When all hope was at an end, the young lady, not deterred by the remonstrances of her kindred, resolved upon following Mr. Dawson to the place of execution. Her intention was at length acceded to: she drove in a hackney-coach after the sledges, accompanied by a relative, and by one female friend. As the shout of brutal joy succeeded the silence of the solemn scene, the words "My love,—I follow thee,—I follow thee!" burst from the lips of the broken-hearted girl. She fell on the neck of her companion, and, whilst she uttered these words, "Sweet Jesus!—receive our souls together!" expired.[359] Recitals of these domestic tragedies, proofs of the unrelenting spirit of government, tended to break the firmness of some of those who survived.

Lord Cromartie sank into dejection; Kilmarnock's fine and gentle nature was gradually purified for heaven. Balmerino rose to heroism.

The prisons were crowded with captives; the noblemen alone were committed to the Tower; even two of the Scottish chiefs were sent to Newgate; the officers were committed to the new gaol, Southwark; the common men to the Marshalsea.
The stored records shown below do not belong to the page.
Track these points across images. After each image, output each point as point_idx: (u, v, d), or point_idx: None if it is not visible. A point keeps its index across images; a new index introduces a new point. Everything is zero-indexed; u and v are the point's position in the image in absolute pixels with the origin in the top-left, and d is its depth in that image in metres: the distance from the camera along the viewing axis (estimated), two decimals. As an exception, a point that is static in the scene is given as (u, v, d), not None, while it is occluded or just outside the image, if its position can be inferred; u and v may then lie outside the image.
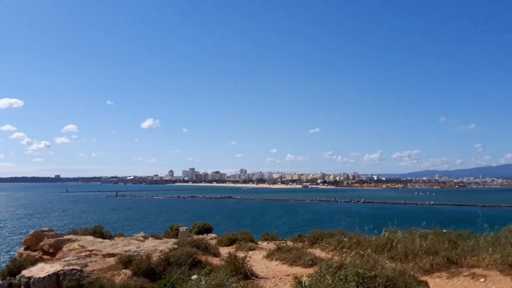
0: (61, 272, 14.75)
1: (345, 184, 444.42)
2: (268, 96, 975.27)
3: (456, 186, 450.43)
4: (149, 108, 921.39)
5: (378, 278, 8.33)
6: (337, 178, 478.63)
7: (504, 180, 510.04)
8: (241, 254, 14.82)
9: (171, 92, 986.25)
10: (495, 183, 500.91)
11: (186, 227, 26.76)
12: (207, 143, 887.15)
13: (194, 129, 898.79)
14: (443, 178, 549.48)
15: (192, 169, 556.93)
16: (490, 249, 12.61)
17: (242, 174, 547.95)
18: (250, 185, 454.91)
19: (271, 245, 20.28)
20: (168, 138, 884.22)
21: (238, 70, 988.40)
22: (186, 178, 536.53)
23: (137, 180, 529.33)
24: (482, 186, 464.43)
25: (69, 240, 19.79)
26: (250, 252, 18.41)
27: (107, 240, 20.57)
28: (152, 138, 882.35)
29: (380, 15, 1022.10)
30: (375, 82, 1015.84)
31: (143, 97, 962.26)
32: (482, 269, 11.44)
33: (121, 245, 19.08)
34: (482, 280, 10.63)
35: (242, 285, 10.61)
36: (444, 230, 16.62)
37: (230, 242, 22.67)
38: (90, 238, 20.63)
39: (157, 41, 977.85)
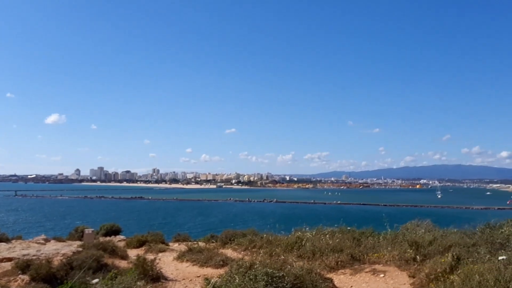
0: None
1: (259, 184, 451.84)
2: (184, 95, 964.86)
3: (361, 186, 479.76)
4: (54, 102, 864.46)
5: (286, 277, 8.47)
6: (252, 178, 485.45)
7: (403, 181, 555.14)
8: (150, 256, 14.32)
9: (79, 85, 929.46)
10: (395, 183, 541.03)
11: (92, 229, 25.32)
12: (117, 141, 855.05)
13: (104, 126, 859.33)
14: (350, 178, 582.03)
15: (101, 168, 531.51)
16: (389, 246, 13.44)
17: (154, 174, 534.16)
18: (162, 185, 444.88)
19: (183, 246, 19.90)
20: (75, 135, 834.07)
21: (153, 65, 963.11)
22: (94, 178, 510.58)
23: (40, 179, 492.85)
24: (384, 187, 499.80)
25: (-44, 245, 17.80)
26: (160, 254, 17.89)
27: (3, 244, 18.79)
28: (57, 134, 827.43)
29: (294, 16, 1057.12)
30: (289, 85, 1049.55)
31: (48, 90, 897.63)
32: (382, 265, 12.17)
33: (19, 249, 17.52)
34: (381, 275, 11.30)
35: (150, 288, 10.23)
36: (349, 228, 17.49)
37: (140, 244, 21.83)
38: (-18, 242, 18.74)
39: (64, 30, 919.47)
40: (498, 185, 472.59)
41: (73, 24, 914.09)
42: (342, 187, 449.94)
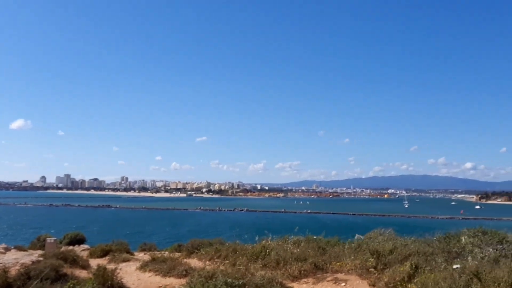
0: None
1: (230, 193, 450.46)
2: (154, 102, 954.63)
3: (331, 196, 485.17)
4: (19, 107, 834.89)
5: (246, 286, 8.47)
6: (222, 187, 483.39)
7: (372, 191, 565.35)
8: (111, 266, 14.05)
9: (45, 90, 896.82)
10: (364, 193, 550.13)
11: (55, 238, 24.67)
12: (85, 148, 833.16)
13: (71, 132, 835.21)
14: (320, 188, 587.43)
15: (68, 176, 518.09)
16: (352, 255, 13.61)
17: (123, 182, 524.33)
18: (131, 193, 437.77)
19: (147, 256, 19.60)
20: (40, 141, 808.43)
21: (122, 72, 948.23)
22: (60, 185, 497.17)
23: (3, 186, 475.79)
24: (353, 196, 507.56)
25: None
26: (124, 264, 17.56)
27: (-41, 254, 18.05)
28: (22, 140, 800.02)
29: (262, 26, 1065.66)
30: (261, 94, 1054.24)
31: (13, 94, 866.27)
32: (344, 274, 12.30)
33: (-25, 259, 16.85)
34: (343, 284, 11.42)
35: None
36: (315, 237, 17.62)
37: (103, 254, 21.35)
38: None
39: (30, 33, 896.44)
40: (462, 195, 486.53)
41: (39, 27, 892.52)
42: (312, 196, 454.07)
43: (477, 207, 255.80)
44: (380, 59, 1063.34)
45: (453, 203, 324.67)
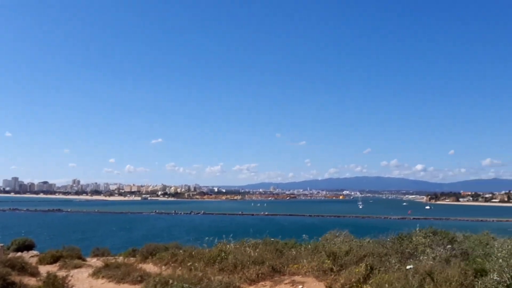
0: None
1: (186, 196, 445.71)
2: (107, 102, 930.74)
3: (288, 197, 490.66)
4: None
5: (203, 292, 8.31)
6: (179, 190, 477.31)
7: (327, 192, 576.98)
8: (62, 273, 13.47)
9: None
10: (320, 194, 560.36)
11: (2, 244, 23.39)
12: (34, 150, 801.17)
13: (19, 133, 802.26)
14: (277, 190, 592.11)
15: (15, 179, 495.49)
16: (309, 257, 13.71)
17: (74, 185, 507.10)
18: (83, 197, 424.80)
19: (100, 262, 18.98)
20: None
21: (74, 69, 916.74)
22: (7, 189, 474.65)
23: None
24: (309, 197, 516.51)
25: None
26: (75, 270, 16.94)
27: None
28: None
29: (220, 29, 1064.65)
30: (218, 96, 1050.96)
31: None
32: (301, 276, 12.37)
33: None
34: (300, 286, 11.48)
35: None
36: (272, 240, 17.63)
37: (54, 260, 20.47)
38: None
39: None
40: (413, 196, 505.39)
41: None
42: (270, 198, 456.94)
43: (427, 207, 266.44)
44: (334, 62, 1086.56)
45: (404, 203, 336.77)
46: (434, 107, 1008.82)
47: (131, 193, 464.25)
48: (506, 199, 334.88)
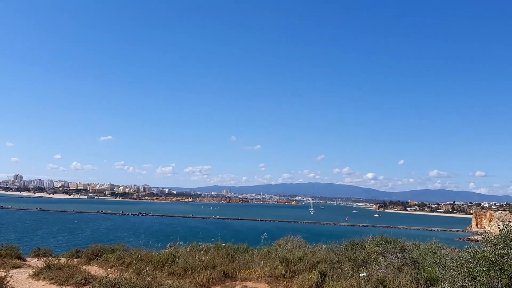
0: None
1: (135, 197, 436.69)
2: (54, 95, 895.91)
3: (240, 201, 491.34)
4: None
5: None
6: (127, 190, 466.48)
7: (280, 197, 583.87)
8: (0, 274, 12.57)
9: None
10: (273, 199, 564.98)
11: None
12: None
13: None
14: (230, 193, 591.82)
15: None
16: (262, 262, 13.52)
17: (16, 181, 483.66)
18: (25, 193, 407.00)
19: (42, 262, 17.97)
20: None
21: (22, 62, 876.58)
22: None
23: None
24: (262, 202, 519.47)
25: None
26: (14, 271, 16.13)
27: None
28: None
29: (181, 29, 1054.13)
30: (172, 95, 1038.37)
31: None
32: (253, 282, 12.15)
33: None
34: (251, 292, 11.24)
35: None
36: (224, 244, 17.34)
37: (-10, 259, 19.24)
38: None
39: None
40: (363, 203, 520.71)
41: None
42: (222, 201, 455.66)
43: (376, 215, 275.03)
44: (292, 67, 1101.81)
45: (354, 211, 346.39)
46: (387, 118, 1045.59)
47: (77, 191, 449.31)
48: (450, 210, 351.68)
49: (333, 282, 9.83)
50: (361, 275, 9.74)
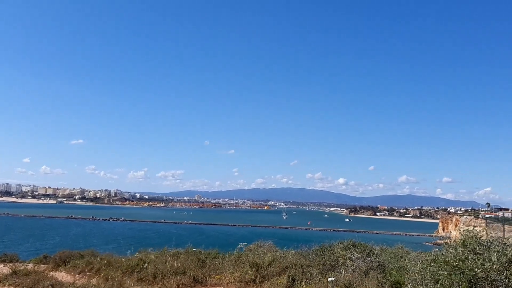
0: None
1: (106, 201, 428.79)
2: (23, 97, 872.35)
3: (213, 206, 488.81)
4: None
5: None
6: (98, 195, 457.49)
7: (253, 202, 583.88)
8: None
9: None
10: (245, 204, 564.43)
11: None
12: None
13: None
14: (203, 198, 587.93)
15: None
16: (232, 267, 13.55)
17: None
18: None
19: (7, 268, 17.49)
20: None
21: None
22: None
23: None
24: (234, 207, 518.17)
25: None
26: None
27: None
28: None
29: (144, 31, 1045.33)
30: (144, 99, 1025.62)
31: None
32: (223, 287, 12.16)
33: None
34: (221, 298, 11.25)
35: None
36: (195, 249, 17.29)
37: (-49, 266, 18.63)
38: None
39: None
40: (335, 208, 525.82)
41: None
42: (194, 206, 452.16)
43: (347, 220, 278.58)
44: (264, 73, 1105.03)
45: (326, 215, 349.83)
46: (358, 124, 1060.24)
47: (46, 196, 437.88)
48: (418, 215, 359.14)
49: (302, 287, 9.97)
50: (329, 279, 9.92)
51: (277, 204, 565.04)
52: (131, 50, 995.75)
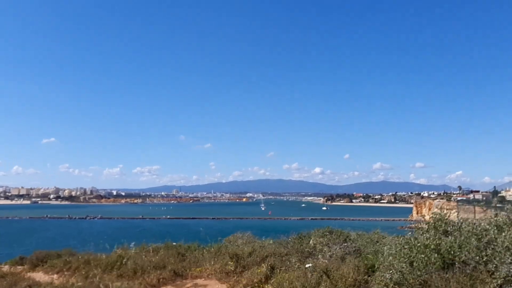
0: None
1: (82, 200, 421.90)
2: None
3: (191, 201, 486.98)
4: None
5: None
6: (73, 193, 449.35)
7: (231, 195, 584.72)
8: None
9: None
10: (224, 197, 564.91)
11: None
12: None
13: None
14: (180, 193, 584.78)
15: None
16: (212, 259, 13.69)
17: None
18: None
19: (-18, 273, 17.16)
20: None
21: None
22: None
23: None
24: (213, 200, 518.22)
25: None
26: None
27: None
28: None
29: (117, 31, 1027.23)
30: (117, 94, 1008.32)
31: None
32: (203, 279, 12.32)
33: None
34: (202, 289, 11.40)
35: None
36: (174, 244, 17.35)
37: None
38: None
39: None
40: (312, 197, 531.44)
41: None
42: (172, 201, 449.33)
43: (324, 208, 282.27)
44: (240, 63, 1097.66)
45: (303, 205, 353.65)
46: (331, 114, 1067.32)
47: (19, 196, 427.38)
48: (392, 200, 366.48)
49: (281, 274, 10.18)
50: (306, 266, 10.16)
51: (255, 195, 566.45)
52: (99, 47, 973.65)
Meantime, strong and prompt measures were determined upon by Government.

Bills of indictment for high treason were found against Lord Kilmarnock, the Earl of Cromartie, and the Lord Balmerino, by the grand jury of the county of Surrey: a writ of certiorari was issued for removing the indictments into the House of Peers, on the twenty-sixth of June, and their trial was appointed to take place on the twenty-eighth of July following. Westminster Hall was accordingly prepared for the trials, and a high steward appointed in the person of the justly celebrated Lord Hardwicke.